Arrange the lines as a Markdown table with the columns Row and Line, skipping blank lines. Begin at the line that has "pose: elev=336.4 azim=342.8" and stop after the line that has "Dot at: (317, 255)".

→ **Dataset records**
+ + +
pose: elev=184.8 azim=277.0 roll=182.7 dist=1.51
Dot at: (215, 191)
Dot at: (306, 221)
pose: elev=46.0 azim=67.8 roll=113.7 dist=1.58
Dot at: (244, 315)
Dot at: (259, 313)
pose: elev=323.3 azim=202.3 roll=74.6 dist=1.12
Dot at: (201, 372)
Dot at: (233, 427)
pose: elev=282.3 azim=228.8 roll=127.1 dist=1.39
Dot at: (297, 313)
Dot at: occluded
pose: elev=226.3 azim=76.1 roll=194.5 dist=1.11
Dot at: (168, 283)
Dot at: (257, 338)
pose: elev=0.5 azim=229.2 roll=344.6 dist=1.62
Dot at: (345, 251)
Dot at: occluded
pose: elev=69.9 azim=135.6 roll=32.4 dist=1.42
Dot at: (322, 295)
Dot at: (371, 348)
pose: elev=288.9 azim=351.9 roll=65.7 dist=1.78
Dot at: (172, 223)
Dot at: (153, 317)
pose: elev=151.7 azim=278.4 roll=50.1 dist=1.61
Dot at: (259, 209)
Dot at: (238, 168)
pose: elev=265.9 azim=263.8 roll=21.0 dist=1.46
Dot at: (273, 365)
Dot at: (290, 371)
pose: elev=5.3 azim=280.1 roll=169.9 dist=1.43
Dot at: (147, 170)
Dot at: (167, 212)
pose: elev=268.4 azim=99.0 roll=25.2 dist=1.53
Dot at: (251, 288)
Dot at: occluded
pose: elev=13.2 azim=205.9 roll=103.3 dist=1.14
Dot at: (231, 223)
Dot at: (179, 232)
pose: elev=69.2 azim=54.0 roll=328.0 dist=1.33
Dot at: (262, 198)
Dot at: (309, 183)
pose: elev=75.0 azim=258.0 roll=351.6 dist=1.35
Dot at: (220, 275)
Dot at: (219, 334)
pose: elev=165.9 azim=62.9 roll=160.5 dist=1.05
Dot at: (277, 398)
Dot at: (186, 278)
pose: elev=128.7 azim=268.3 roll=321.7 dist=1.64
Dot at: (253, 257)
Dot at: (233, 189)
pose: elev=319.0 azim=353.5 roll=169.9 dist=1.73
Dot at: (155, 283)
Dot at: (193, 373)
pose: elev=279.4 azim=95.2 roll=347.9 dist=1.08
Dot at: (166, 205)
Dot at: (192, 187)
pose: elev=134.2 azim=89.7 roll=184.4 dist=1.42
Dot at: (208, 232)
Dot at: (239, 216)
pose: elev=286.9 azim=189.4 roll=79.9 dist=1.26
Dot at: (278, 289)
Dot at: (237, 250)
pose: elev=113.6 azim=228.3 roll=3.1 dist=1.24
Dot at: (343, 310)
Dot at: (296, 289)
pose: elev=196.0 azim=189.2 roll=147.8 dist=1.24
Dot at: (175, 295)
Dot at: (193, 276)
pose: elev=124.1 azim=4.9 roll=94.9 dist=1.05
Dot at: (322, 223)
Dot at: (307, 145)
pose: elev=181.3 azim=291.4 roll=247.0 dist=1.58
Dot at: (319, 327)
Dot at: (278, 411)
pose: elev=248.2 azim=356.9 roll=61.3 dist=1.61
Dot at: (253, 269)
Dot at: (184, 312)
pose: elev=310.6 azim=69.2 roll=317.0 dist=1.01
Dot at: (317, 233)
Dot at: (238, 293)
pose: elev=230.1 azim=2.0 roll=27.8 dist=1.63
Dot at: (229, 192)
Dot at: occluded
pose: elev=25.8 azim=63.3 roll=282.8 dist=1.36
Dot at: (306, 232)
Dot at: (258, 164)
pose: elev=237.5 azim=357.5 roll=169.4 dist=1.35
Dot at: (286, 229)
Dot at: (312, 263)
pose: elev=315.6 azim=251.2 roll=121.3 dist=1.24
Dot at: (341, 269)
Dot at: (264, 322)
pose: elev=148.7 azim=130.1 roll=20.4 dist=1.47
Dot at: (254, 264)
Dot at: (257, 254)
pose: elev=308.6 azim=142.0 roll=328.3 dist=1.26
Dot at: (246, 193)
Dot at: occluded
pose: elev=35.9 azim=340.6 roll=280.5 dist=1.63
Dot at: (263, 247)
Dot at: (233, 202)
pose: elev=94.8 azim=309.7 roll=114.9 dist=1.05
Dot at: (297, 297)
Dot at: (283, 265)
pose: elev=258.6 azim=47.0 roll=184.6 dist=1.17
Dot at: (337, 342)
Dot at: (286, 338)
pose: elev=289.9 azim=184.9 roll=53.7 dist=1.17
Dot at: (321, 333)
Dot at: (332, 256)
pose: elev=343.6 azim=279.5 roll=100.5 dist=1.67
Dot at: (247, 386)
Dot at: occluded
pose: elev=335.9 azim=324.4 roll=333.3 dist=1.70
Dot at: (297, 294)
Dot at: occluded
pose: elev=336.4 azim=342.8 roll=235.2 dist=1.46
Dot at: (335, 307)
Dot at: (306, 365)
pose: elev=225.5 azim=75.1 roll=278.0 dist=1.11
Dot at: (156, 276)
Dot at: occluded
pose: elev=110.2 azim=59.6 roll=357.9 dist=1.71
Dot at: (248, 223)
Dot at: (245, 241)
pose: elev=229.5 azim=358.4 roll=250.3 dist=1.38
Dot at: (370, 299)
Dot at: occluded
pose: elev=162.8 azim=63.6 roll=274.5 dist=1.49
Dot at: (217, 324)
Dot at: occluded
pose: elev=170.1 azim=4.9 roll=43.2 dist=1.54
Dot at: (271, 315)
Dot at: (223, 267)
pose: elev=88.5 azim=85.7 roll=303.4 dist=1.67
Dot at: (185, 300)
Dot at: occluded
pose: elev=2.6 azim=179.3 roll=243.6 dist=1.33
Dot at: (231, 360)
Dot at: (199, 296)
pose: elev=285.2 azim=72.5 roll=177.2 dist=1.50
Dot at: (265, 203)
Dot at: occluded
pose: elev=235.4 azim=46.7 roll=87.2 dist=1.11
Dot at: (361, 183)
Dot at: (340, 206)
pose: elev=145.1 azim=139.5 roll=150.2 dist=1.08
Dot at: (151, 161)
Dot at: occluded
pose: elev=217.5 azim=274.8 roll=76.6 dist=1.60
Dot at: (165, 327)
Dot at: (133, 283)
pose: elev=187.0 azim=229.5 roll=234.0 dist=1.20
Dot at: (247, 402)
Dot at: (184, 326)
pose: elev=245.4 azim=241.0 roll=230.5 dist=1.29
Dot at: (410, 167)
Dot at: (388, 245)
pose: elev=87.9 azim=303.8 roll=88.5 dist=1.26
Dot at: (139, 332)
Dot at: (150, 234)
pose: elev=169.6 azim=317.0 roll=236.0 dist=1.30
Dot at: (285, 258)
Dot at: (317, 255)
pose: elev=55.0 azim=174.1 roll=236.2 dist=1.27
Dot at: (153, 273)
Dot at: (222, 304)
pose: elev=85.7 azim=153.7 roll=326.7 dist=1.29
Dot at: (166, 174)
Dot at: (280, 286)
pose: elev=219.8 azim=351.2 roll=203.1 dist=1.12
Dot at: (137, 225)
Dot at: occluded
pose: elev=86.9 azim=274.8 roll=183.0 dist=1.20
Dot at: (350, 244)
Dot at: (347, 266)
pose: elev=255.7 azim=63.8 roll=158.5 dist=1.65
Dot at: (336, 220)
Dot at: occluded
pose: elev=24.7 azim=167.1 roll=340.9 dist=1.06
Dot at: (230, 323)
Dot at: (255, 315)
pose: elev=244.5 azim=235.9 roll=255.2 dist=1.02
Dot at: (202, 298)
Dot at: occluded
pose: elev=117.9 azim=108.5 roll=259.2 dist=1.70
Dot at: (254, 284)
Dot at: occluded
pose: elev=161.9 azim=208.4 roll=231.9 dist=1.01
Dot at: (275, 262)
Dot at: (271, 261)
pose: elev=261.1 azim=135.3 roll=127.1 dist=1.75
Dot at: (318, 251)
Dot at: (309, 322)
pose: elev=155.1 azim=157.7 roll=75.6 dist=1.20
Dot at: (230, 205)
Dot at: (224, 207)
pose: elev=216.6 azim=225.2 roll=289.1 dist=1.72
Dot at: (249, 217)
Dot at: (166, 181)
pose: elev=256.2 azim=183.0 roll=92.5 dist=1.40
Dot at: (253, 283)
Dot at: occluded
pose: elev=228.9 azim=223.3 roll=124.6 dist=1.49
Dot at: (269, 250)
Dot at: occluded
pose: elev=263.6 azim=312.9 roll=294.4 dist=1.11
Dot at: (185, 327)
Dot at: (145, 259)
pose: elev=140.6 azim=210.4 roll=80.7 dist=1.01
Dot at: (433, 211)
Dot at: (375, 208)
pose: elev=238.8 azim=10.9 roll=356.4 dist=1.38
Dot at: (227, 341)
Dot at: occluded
+ + +
→ **Result of the exercise**
| Row | Line |
|---|---|
| 1 | pose: elev=336.4 azim=342.8 roll=235.2 dist=1.46 |
| 2 | Dot at: (335, 307) |
| 3 | Dot at: (306, 365) |
| 4 | pose: elev=225.5 azim=75.1 roll=278.0 dist=1.11 |
| 5 | Dot at: (156, 276) |
| 6 | Dot at: occluded |
| 7 | pose: elev=110.2 azim=59.6 roll=357.9 dist=1.71 |
| 8 | Dot at: (248, 223) |
| 9 | Dot at: (245, 241) |
| 10 | pose: elev=229.5 azim=358.4 roll=250.3 dist=1.38 |
| 11 | Dot at: (370, 299) |
| 12 | Dot at: occluded |
| 13 | pose: elev=162.8 azim=63.6 roll=274.5 dist=1.49 |
| 14 | Dot at: (217, 324) |
| 15 | Dot at: occluded |
| 16 | pose: elev=170.1 azim=4.9 roll=43.2 dist=1.54 |
| 17 | Dot at: (271, 315) |
| 18 | Dot at: (223, 267) |
| 19 | pose: elev=88.5 azim=85.7 roll=303.4 dist=1.67 |
| 20 | Dot at: (185, 300) |
| 21 | Dot at: occluded |
| 22 | pose: elev=2.6 azim=179.3 roll=243.6 dist=1.33 |
| 23 | Dot at: (231, 360) |
| 24 | Dot at: (199, 296) |
| 25 | pose: elev=285.2 azim=72.5 roll=177.2 dist=1.50 |
| 26 | Dot at: (265, 203) |
| 27 | Dot at: occluded |
| 28 | pose: elev=235.4 azim=46.7 roll=87.2 dist=1.11 |
| 29 | Dot at: (361, 183) |
| 30 | Dot at: (340, 206) |
| 31 | pose: elev=145.1 azim=139.5 roll=150.2 dist=1.08 |
| 32 | Dot at: (151, 161) |
| 33 | Dot at: occluded |
| 34 | pose: elev=217.5 azim=274.8 roll=76.6 dist=1.60 |
| 35 | Dot at: (165, 327) |
| 36 | Dot at: (133, 283) |
| 37 | pose: elev=187.0 azim=229.5 roll=234.0 dist=1.20 |
| 38 | Dot at: (247, 402) |
| 39 | Dot at: (184, 326) |
| 40 | pose: elev=245.4 azim=241.0 roll=230.5 dist=1.29 |
| 41 | Dot at: (410, 167) |
| 42 | Dot at: (388, 245) |
| 43 | pose: elev=87.9 azim=303.8 roll=88.5 dist=1.26 |
| 44 | Dot at: (139, 332) |
| 45 | Dot at: (150, 234) |
| 46 | pose: elev=169.6 azim=317.0 roll=236.0 dist=1.30 |
| 47 | Dot at: (285, 258) |
| 48 | Dot at: (317, 255) |